Entacapone (Comtan) is a COMT inhibitor prescribed as an adjunct to carbidopa-levodopa therapy in Parkinson’s disease. By inhibiting COMT, it slows the breakdown of levodopa in the periphery, leading to more consistent dopamine levels in the brain. This helps reduce “wearing-off” and “on-off” fluctuations, which are common in long-term levodopa therapy.

Rationale for Correct Answer:

A. The entacapone can reduce on-off effects

Entacapone prolongs levodopa’s half-life, reducing motor fluctuations between doses. This improves mobility and overall quality of life in patients with advanced Parkinson’s disease.

Rationale for Incorrect Answers:

B. The levodopa may be stopped in a few days

Entacapone is never used alone; it only enhances the effect of levodopa and does not replace it.

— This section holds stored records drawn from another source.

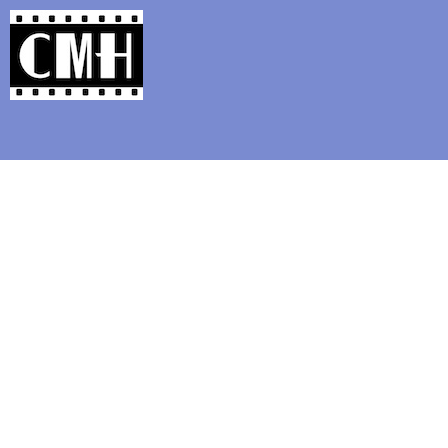
Support Classic Movie Blogg
Mini 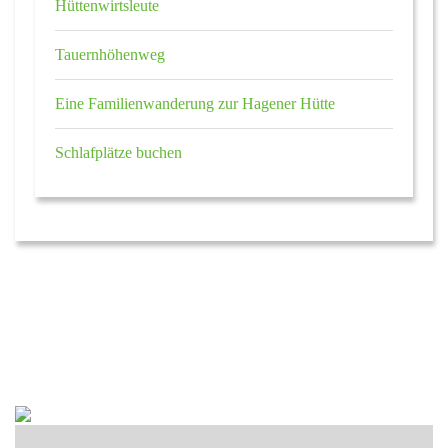
Hüttenwirtsleute
Tauernhöhenweg
Eine Familienwanderung zur Hagener Hütte
Schlafplätze buchen
Autor:
Hinweis: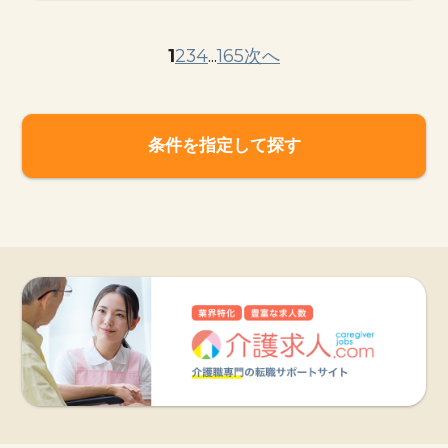
1
2
3
4
...
165
次へ
条件を指定して探す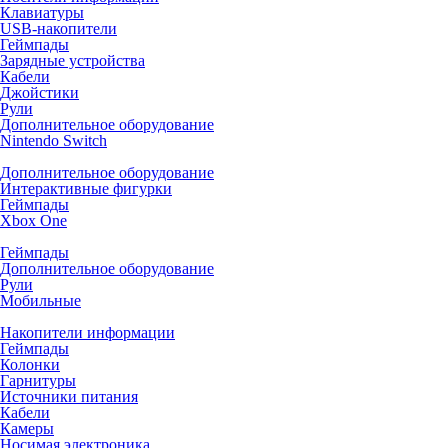
Клавиатуры
USB-накопители
Геймпады
Зарядные устройства
Кабели
Джойстики
Рули
Дополнительное оборудование
Nintendo Switch
Дополнительное оборудование
Интерактивные фигурки
Геймпады
Xbox One
Геймпады
Дополнительное оборудование
Рули
Мобильные
Накопители информации
Геймпады
Колонки
Гарнитуры
Источники питания
Кабели
Камеры
Носимая электроника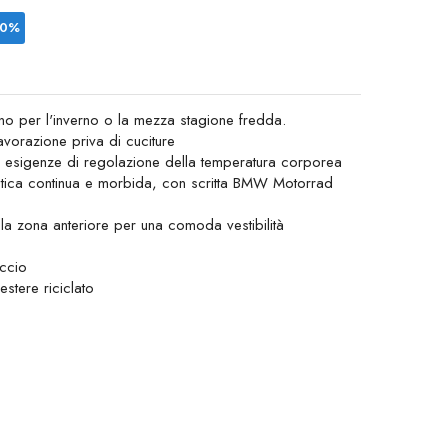
10%
ino per l'inverno o la mezza stagione fredda.
 lavorazione priva di cuciture
se esigenze di regolazione della temperatura corporea
stica continua e morbida, con scritta BMW Motorrad
lla zona anteriore per una comoda vestibilità
ccio
stere riciclato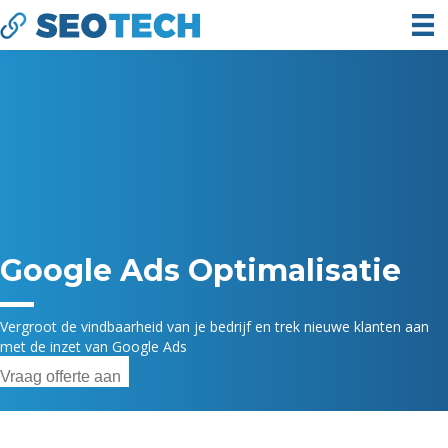
Google Ads Optimalisatie
Vergroot de vindbaarheid van je bedrijf en trek nieuwe klanten aan
met de inzet van Google Ads
Vraag offerte aan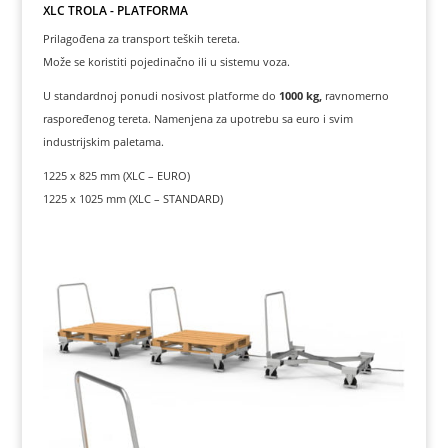
XLC TROLA - PLATFORMA
Prilagođena za transport teških tereta.
Može se koristiti pojedinačno ili u sistemu voza.
U standardnoj ponudi nosivost platforme do
1000 kg,
ravnomerno
raspoređenog tereta. Namenjena za upotrebu sa euro i svim
industrijskim paletama.
1225 x 825 mm (XLC – EURO)
1225 x 1025 mm (XLC – STANDARD)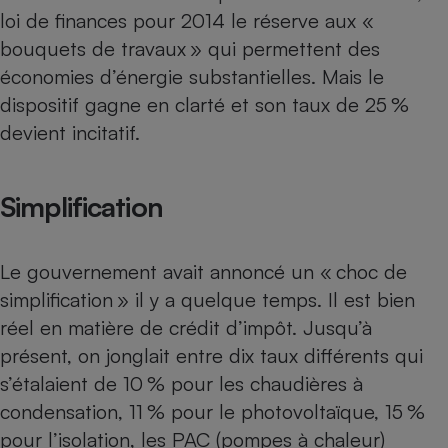
loi de finances pour 2014 le réserve aux «
Petit électroménager - U
Complément
bouquets de travaux » qui permettent des
alimentaire
économies d’énergie substantielles. Mais le
Mutuelle
Assurance emprunteur
dispositif gagne en clarté et son taux de 25 %
devient incitatif.
Matelas
Simplification
Champagne
bouteille
Banque en 
Téléviseur
Le gouvernement avait annoncé un « choc de
Antimoustique
Lave-linge
simplification » il y a quelque temps. Il est bien
réel en matière de crédit d’impôt. Jusqu’à
présent, on jonglait entre dix taux différents qui
s’étalaient de 10 % pour les chaudières à
Radiateur électrique
condensation, 11 % pour le photovoltaïque, 15 %
pour l’isolation, les PAC (pompes à chaleur)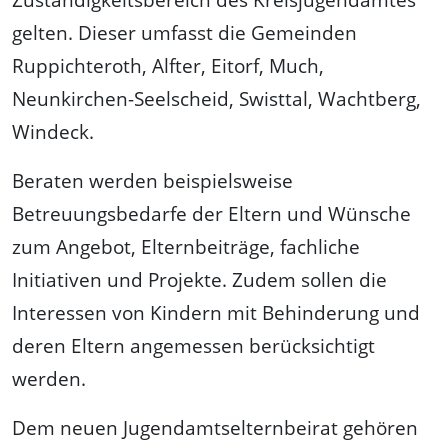
gelten. Dieser umfasst die Gemeinden
Ruppichteroth, Alfter, Eitorf, Much,
Neunkirchen-Seelscheid, Swisttal, Wachtberg,
Windeck.
Beraten werden beispielsweise
Betreuungsbedarfe der Eltern und Wünsche
zum Angebot, Elternbeiträge, fachliche
Initiativen und Projekte. Zudem sollen die
Interessen von Kindern mit Behinderung und
deren Eltern angemessen berücksichtigt
werden.
Dem neuen Jugendamtselternbeirat gehören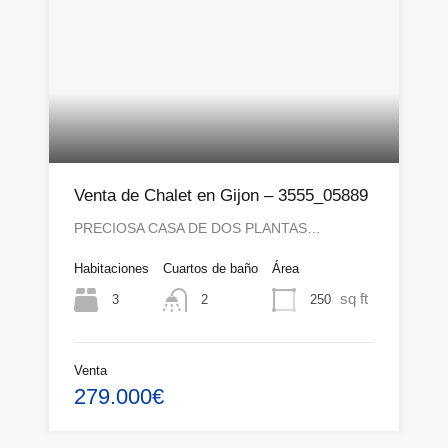
Venta de Chalet en Gijon – 3555_05889
PRECIOSA CASA DE DOS PLANTAS…
Habitaciones
Cuartos de baño
Área
sq ft
3
250
2
Venta
279.000€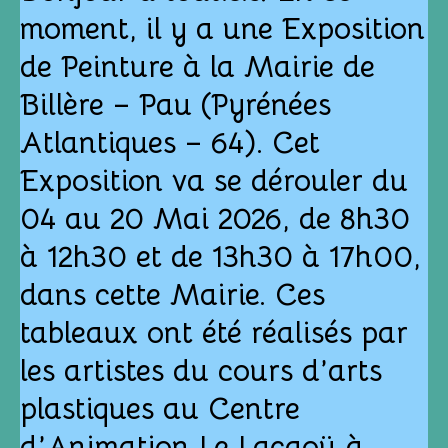
moment, il y a une Exposition
de Peinture à la Mairie de
Billère – Pau (Pyrénées
Atlantiques – 64). Cet
Exposition va se dérouler du
04 au 20 Mai 2026, de 8h30
à 12h30 et de 13h30 à 17h00,
dans cette Mairie. Ces
tableaux ont été réalisés par
les artistes du cours d’arts
plastiques au Centre
d’Animation Le Lacaoü à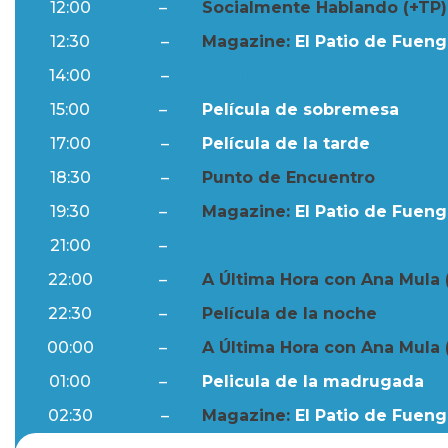
12:00
–
Socialmente Hablando (+TP)
12:30
–
Magazine:
El Patio de Fuengi
14:00
–
Resumen Semanal
15:00
–
Película de sobremesa
17:00
–
Película de la tarde
18:30
–
Punto de Encuentro
19:30
–
Magazine:
El Patio de Fuengi
21:00
–
Resumen Semanal
22:00
–
A Última Hora con Ana Mula 
22:30
–
Película de la noche
00:00
–
A Última Hora con Ana Mula 
01:00
–
Pelicula de la madrugada
02:30
–
Magazine:
El Patio de Fuengi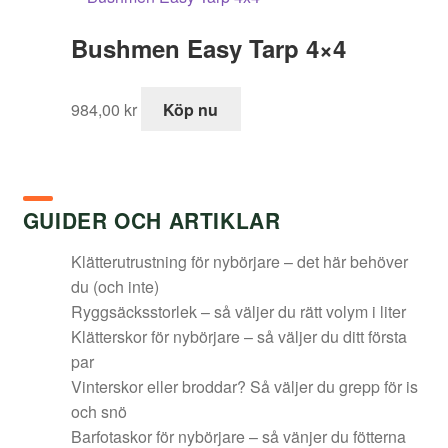
Bushmen Easy Tarp 4×4
984,00
kr
Köp nu
GUIDER OCH ARTIKLAR
Klätterutrustning för nybörjare – det här behöver
du (och inte)
Ryggsäcksstorlek – så väljer du rätt volym i liter
Klätterskor för nybörjare – så väljer du ditt första
par
Vinterskor eller broddar? Så väljer du grepp för is
och snö
Barfotaskor för nybörjare – så vänjer du fötterna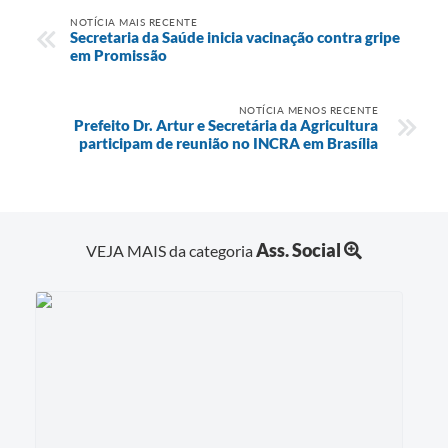
NOTÍCIA MAIS RECENTE
Secretaria da Saúde inicia vacinação contra gripe
em Promissão
NOTÍCIA MENOS RECENTE
Prefeito Dr. Artur e Secretária da Agricultura
participam de reunião no INCRA em Brasília
Ass. Social
VEJA MAIS da categoria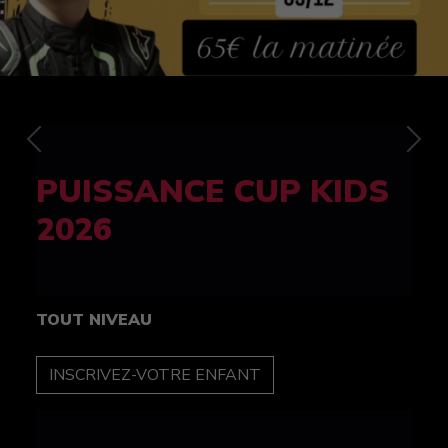
Previous
Nex
FELINE CUP 100%
féminine
TOUT NIVEAU
INSCRIPTION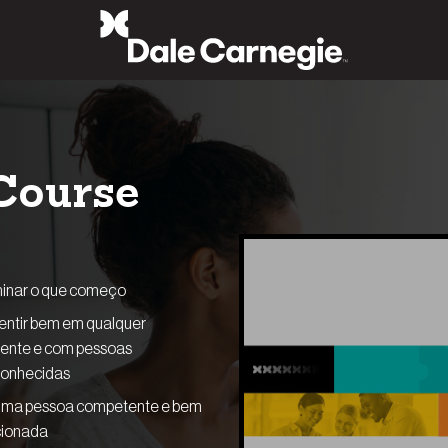
Course
inar o que começo
entir bem em qualquer
ente e com pessoas
onhecidas
uma pessoa competente e bem
cionada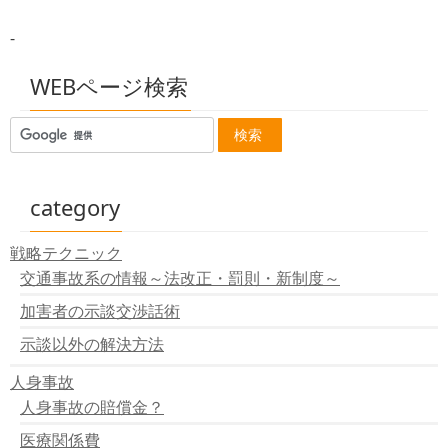
全国交通事故遺族の会、閉会へ
交通事故防止には気合いが必要
-
セント君も交通安全をＰＲ
小学生に交通安全
交通安全 神奈川
WEBページ検索
交通安全で苗４００本
春の交通安全
自転車の運転講座
交通安全講座 高齢者を対象に
春の交通安全運動が開始
ソウル 飲酒運転増加
category
東北地方 交通事故死亡者減少
自転車の運転免許を発行
戦略テクニック
浦和レッズが交通安全講習
交通事故系の情報～法改正・罰則・新制度～
桜に短冊ー春の交通安全
春の交通安全運動が6日からスタート
加害者の示談交渉話術
自転車交通事故防止活動の講習
自治体が高齢者対策に乗り出した結果、免許返上が１０
示談以外の解決方法
倍に
人身事故
自転車事故：急増 県警、４２カ所で一斉取り締まり
今年の死者、もう５人 ／香川
人身事故の賠償金？
交通死亡事故
医療関係費
赤色燈の効果で交通事故減少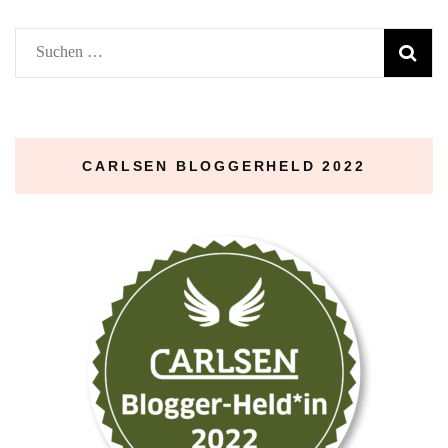
Suchen
nach:
CARLSEN BLOGGERHELD 2022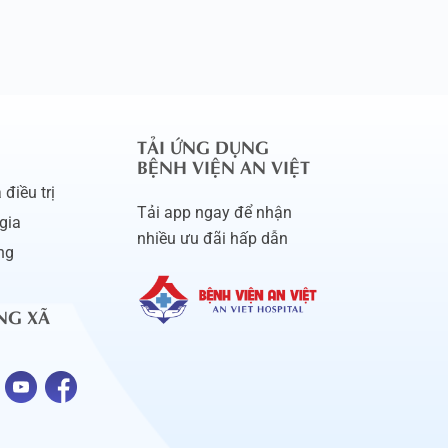
TẢI ỨNG DỤNG
BỆNH VIỆN AN VIỆT
điều trị
Tải app ngay để nhận
gia
nhiều ưu đãi hấp dẫn
ng
NG XÃ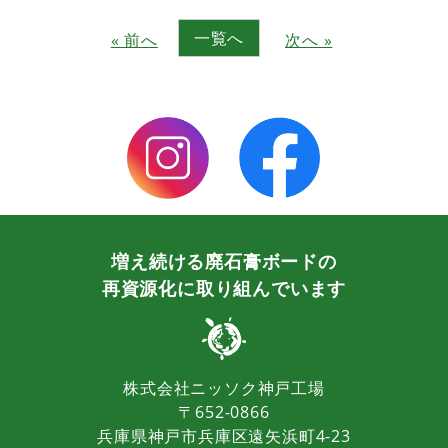
一覧へ
« 前へ
次へ »
増え続ける廃石膏ボードの
再資源化に取り組んでいます
株式会社ニッソク神戸工場
〒652-0866
兵庫県神戸市兵庫区遠矢浜町4-23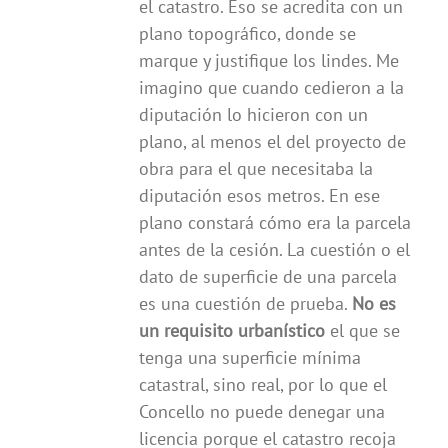
el catastro. Eso se acredita con un
plano topográfico, donde se
marque y justifique los lindes. Me
imagino que cuando cedieron a la
diputación lo hicieron con un
plano, al menos el del proyecto de
obra para el que necesitaba la
diputación esos metros. En ese
plano constará cómo era la parcela
antes de la cesión. La cuestión o el
dato de superficie de una parcela
es una cuestión de prueba.
No es
un requisito urbanístico
el que se
tenga una superficie mínima
catastral, sino real, por lo que el
Concello no puede denegar una
licencia porque el catastro recoja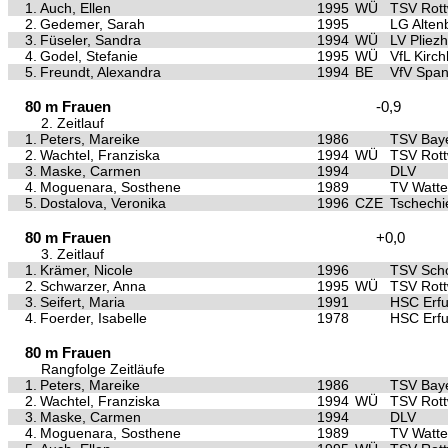
1.
Auch, Ellen
1995
WÜ
TSV Rott
2.
Gedemer, Sarah
1995
LG Alten
3.
Füseler, Sandra
1994
WÜ
LV Pliez
4.
Godel, Stefanie
1995
WÜ
VfL Kirc
5.
Freundt, Alexandra
1994
BE
VfV Spa
80 m Frauen
-0,9
2. Zeitlauf
1.
Peters, Mareike
1986
TSV Baye
2.
Wachtel, Franziska
1994
WÜ
TSV Rott
3.
Maske, Carmen
1994
DLV
4.
Moguenara, Sosthene
1989
TV Watte
5.
Dostalova, Veronika
1996
CZE
Tschechi
80 m Frauen
+0,0
3. Zeitlauf
1.
Krämer, Nicole
1996
TSV Scho
2.
Schwarzer, Anna
1995
WÜ
TSV Rott
3.
Seifert, Maria
1991
HSC Erfu
4.
Foerder, Isabelle
1978
HSC Erfu
80 m Frauen
Rangfolge Zeitläufe
1.
Peters, Mareike
1986
TSV Baye
2.
Wachtel, Franziska
1994
WÜ
TSV Rott
3.
Maske, Carmen
1994
DLV
4.
Moguenara, Sosthene
1989
TV Watte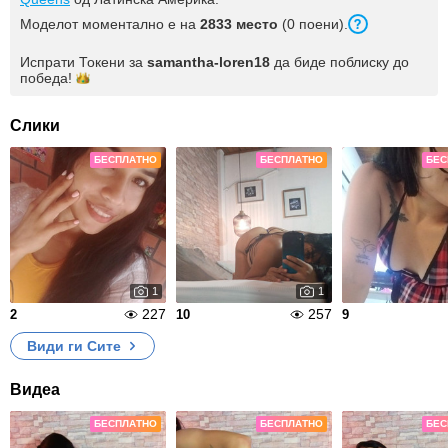
Моделот моментално е на
2833 место
(0 поени).
Испрати Токени за
samantha-loren18
да биде поблиску до
победа!
Слики
БЕСПЛАТНО
БЕСПЛАТНО
БЕС
1
1
227
257
2
10
9
Види ги Сите
Видеа
БЕСПЛАТНО
БЕСПЛАТНО
БЕС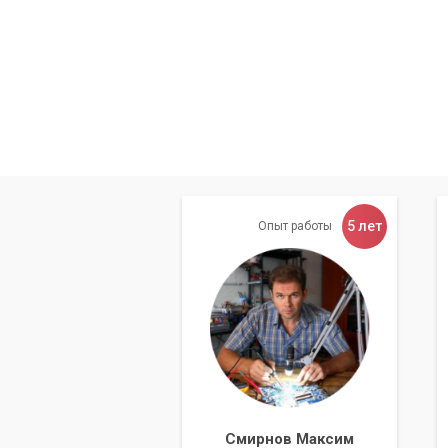
5 лет
Опыт работы
Смирнов Максим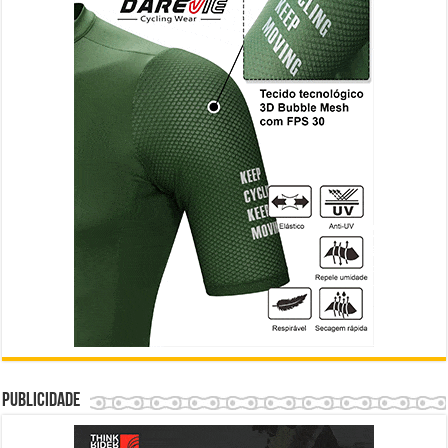
Publicidade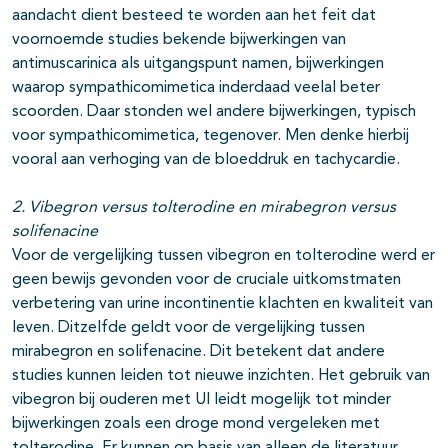
aandacht dient besteed te worden aan het feit dat
voornoemde studies bekende bijwerkingen van
antimuscarinica als uitgangspunt namen, bijwerkingen
waarop sympathicomimetica inderdaad veelal beter
scoorden. Daar stonden wel andere bijwerkingen, typisch
voor sympathicomimetica, tegenover. Men denke hierbij
vooral aan verhoging van de bloeddruk en tachycardie.
2. Vibegron versus tolterodine en mirabegron versus
solifenacine
Voor de vergelijking tussen vibegron en tolterodine werd er
geen bewijs gevonden voor de cruciale uitkomstmaten
verbetering van urine incontinentie klachten en kwaliteit van
leven. Ditzelfde geldt voor de vergelijking tussen
mirabegron en solifenacine. Dit betekent dat andere
studies kunnen leiden tot nieuwe inzichten. Het gebruik van
vibegron bij ouderen met UI leidt mogelijk tot minder
bijwerkingen zoals een droge mond vergeleken met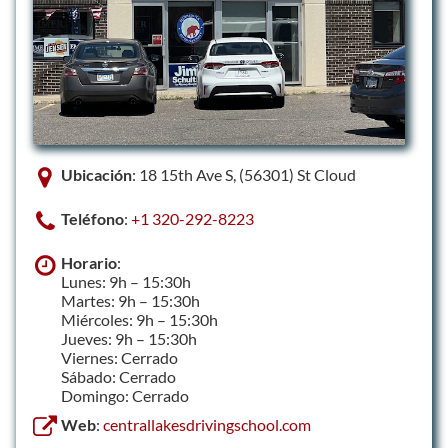
Ubicación
: 18 15th Ave S, (56301) St Cloud
Teléfono
:
+1 320-292-8223
Horario
:
Lunes: 9h – 15:30h
Martes: 9h – 15:30h
Miércoles: 9h – 15:30h
Jueves: 9h – 15:30h
Viernes: Cerrado
Sábado: Cerrado
Domingo: Cerrado
Web
:
centrallakesdrivingschool.com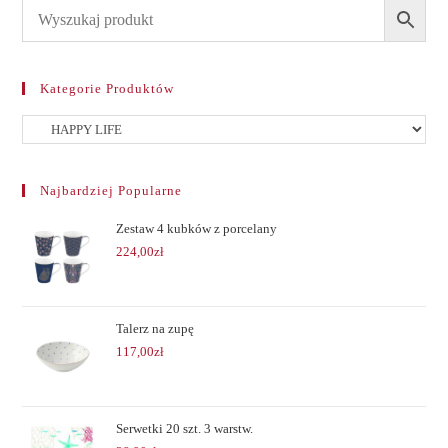
Kategorie Produktów
Najbardziej Popularne
Zestaw 4 kubków z porcelany
224,00
zł
Talerz na zupę
117,00
zł
Serwetki 20 szt. 3 warstw.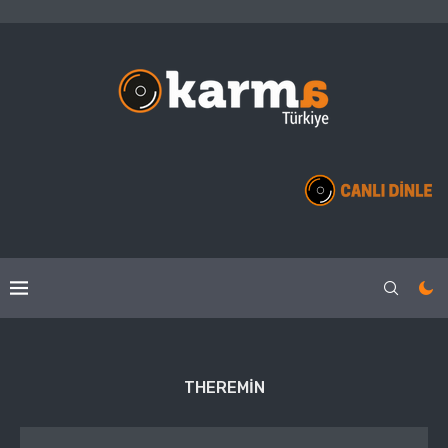
THEREMIN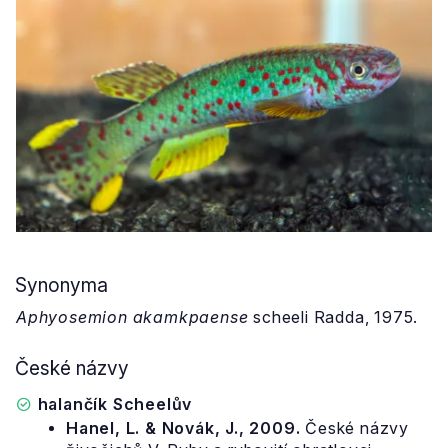
Synonyma
Aphyosemion akamkpaense
scheeli Radda, 1975.
České názvy
halančík Scheelův
Hanel, L. & Novák, J., 2009.
České názvy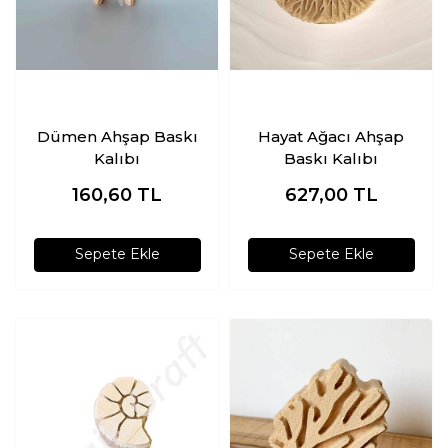
Dümen Ahşap Baskı
Hayat Ağacı Ahşap
Kalıbı
Baskı Kalıbı
160,60
TL
627,00
TL
Sepete Ekle
Sepete Ekle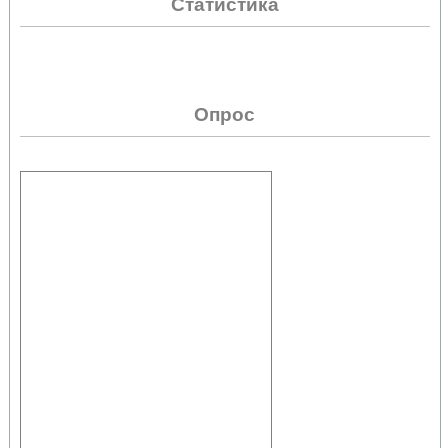
Статистика
Опрос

C. There is less GI upset with entacapone

Entacapone does not reduce GI upset. Nausea and GI symptoms are more related to levodopa.

D. It does not cause the cheese effect

The cheese effect (hypertensive crisis from tyramine-rich foods) occurs with nonselective MAO inhibitors, not COMT inhibitors.

Take-home Points:

• Entacapone reduces “wearing-off” and on-off fluctuations in levodopa therapy.
• It cannot replace levodopa; it must be used in combination.
• COMT inhibitors do not cause the cheese effect.